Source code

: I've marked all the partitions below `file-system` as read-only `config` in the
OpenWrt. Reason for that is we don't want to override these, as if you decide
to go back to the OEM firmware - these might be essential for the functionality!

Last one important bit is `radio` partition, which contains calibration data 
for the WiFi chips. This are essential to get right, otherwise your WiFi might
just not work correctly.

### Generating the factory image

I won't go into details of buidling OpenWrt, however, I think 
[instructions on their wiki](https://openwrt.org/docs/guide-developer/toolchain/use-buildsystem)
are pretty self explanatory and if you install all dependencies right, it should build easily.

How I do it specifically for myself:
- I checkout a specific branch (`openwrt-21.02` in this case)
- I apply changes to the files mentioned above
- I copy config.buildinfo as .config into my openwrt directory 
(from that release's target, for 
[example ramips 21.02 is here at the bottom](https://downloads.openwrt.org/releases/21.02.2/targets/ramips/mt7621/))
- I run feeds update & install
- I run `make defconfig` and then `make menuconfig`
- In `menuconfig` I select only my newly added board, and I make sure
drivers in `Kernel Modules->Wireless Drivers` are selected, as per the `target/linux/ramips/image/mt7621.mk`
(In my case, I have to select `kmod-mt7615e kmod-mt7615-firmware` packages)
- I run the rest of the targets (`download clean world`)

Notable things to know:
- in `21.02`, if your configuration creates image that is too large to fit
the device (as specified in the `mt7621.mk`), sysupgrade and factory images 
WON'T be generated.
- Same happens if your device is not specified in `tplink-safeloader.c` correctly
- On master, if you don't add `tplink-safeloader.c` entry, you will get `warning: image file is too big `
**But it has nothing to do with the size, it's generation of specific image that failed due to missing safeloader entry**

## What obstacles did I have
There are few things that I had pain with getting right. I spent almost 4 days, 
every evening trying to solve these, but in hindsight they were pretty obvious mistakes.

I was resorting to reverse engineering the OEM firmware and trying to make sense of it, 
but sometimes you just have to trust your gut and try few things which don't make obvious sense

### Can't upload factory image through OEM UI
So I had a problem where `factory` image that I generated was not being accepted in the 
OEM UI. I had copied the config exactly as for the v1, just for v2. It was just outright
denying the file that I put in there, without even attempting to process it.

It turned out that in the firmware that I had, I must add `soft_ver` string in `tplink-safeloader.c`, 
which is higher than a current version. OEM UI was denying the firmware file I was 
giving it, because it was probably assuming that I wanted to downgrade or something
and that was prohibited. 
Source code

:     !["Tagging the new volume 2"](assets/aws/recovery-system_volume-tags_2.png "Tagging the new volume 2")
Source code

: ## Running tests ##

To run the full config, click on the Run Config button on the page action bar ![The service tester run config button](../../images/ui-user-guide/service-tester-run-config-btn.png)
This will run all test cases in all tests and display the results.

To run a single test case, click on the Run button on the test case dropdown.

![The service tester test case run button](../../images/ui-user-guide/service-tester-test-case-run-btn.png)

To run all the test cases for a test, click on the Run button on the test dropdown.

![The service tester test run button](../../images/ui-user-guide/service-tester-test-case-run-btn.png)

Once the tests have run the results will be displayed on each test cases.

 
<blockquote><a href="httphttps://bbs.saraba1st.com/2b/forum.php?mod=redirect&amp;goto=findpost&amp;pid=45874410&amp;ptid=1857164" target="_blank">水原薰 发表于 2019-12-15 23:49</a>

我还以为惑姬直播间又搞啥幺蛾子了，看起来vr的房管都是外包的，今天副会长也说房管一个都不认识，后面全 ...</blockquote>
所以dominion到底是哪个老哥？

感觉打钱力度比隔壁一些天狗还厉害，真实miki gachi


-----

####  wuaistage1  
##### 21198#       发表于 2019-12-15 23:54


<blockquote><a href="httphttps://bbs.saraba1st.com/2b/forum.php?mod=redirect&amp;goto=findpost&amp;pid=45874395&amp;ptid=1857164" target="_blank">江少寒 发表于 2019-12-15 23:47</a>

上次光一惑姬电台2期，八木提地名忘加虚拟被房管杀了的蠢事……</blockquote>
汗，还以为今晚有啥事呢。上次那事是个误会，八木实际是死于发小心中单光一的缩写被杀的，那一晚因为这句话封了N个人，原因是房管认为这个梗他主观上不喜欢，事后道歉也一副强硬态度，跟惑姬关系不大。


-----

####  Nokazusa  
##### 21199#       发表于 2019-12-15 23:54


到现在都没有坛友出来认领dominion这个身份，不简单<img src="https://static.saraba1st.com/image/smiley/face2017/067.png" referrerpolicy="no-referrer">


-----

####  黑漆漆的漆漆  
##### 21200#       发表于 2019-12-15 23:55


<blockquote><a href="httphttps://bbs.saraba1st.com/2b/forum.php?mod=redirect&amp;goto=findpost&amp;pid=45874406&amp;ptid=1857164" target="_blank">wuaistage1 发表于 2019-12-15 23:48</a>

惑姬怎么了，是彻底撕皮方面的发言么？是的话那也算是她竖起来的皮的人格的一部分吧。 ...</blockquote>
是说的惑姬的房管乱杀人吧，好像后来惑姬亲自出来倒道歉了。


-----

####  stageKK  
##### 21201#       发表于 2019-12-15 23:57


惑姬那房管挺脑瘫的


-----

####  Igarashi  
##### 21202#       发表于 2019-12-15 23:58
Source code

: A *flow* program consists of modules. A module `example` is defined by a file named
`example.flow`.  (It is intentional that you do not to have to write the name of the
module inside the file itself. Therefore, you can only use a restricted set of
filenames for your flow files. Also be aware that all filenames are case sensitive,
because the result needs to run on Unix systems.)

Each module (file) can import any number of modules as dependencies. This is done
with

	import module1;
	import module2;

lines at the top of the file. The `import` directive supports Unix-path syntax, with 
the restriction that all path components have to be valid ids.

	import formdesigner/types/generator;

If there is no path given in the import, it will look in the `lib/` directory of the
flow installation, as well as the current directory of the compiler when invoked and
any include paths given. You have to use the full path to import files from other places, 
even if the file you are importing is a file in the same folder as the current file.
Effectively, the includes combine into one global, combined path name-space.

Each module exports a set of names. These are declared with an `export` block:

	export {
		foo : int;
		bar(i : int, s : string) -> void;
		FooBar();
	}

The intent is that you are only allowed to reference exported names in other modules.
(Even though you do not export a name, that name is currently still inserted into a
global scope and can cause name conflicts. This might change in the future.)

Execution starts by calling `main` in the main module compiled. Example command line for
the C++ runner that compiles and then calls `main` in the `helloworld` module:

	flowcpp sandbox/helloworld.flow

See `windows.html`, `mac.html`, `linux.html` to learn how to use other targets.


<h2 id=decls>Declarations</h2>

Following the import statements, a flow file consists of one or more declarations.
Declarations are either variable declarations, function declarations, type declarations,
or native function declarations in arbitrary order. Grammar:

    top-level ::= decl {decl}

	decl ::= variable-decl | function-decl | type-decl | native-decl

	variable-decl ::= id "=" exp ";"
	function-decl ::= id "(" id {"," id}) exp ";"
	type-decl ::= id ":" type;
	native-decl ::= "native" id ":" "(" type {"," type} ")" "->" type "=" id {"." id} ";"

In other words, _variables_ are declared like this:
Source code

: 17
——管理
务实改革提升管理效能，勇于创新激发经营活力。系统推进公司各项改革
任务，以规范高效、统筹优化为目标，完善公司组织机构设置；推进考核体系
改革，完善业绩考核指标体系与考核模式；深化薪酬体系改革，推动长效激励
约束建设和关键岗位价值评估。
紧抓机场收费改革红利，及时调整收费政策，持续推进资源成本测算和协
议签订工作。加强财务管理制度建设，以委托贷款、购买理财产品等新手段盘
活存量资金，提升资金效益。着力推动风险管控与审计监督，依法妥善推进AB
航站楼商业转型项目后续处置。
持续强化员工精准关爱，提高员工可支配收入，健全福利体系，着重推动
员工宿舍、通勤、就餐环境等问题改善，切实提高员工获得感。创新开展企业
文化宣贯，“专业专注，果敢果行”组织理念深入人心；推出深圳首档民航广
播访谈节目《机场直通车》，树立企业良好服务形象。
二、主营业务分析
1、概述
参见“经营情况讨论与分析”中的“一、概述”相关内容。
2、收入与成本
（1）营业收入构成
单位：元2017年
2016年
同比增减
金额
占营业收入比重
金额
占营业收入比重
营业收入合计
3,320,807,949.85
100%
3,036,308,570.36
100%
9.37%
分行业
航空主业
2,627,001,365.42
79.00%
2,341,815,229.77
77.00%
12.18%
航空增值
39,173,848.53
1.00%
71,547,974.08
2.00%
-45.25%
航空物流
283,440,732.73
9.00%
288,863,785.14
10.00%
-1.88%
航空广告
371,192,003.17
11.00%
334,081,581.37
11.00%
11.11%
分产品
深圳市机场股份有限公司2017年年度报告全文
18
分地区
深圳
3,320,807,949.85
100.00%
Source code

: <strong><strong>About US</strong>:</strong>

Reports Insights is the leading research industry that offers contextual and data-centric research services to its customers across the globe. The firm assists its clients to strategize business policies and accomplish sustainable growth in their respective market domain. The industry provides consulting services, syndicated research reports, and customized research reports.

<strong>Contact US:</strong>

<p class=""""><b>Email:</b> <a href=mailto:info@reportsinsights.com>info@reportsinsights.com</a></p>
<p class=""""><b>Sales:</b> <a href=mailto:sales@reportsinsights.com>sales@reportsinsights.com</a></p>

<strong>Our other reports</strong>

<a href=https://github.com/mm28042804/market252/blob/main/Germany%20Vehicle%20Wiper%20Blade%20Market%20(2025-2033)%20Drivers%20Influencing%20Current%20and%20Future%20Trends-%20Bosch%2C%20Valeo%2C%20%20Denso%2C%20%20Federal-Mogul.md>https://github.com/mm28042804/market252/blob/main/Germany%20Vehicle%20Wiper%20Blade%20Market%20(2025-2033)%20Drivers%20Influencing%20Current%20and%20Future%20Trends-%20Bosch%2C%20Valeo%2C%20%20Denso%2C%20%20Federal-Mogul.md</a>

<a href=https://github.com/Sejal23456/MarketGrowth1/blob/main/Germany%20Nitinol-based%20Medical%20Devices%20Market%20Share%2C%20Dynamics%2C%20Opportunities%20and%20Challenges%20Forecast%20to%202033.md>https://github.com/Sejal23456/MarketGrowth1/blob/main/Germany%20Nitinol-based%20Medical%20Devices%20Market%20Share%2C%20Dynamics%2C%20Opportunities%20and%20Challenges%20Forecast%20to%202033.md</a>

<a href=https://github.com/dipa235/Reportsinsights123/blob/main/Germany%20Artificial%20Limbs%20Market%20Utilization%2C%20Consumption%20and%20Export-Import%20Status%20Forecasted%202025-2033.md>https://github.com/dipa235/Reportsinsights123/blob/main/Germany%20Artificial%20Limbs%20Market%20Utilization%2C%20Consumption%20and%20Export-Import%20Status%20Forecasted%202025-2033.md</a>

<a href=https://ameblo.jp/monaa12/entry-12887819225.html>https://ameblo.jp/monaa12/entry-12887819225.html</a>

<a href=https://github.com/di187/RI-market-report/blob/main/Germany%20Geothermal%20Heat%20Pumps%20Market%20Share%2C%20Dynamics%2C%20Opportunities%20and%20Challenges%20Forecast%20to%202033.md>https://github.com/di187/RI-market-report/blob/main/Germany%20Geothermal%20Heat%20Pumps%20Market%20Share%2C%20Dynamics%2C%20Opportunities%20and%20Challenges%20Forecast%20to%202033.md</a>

+--

Scan the listing for the string "specified", then copy every line where it appears.

### Response area
the device (as specified in the `mt7621.mk`), sysupgrade and factory images 
- Same happens if your device is not specified in `tplink-safeloader.c` correctly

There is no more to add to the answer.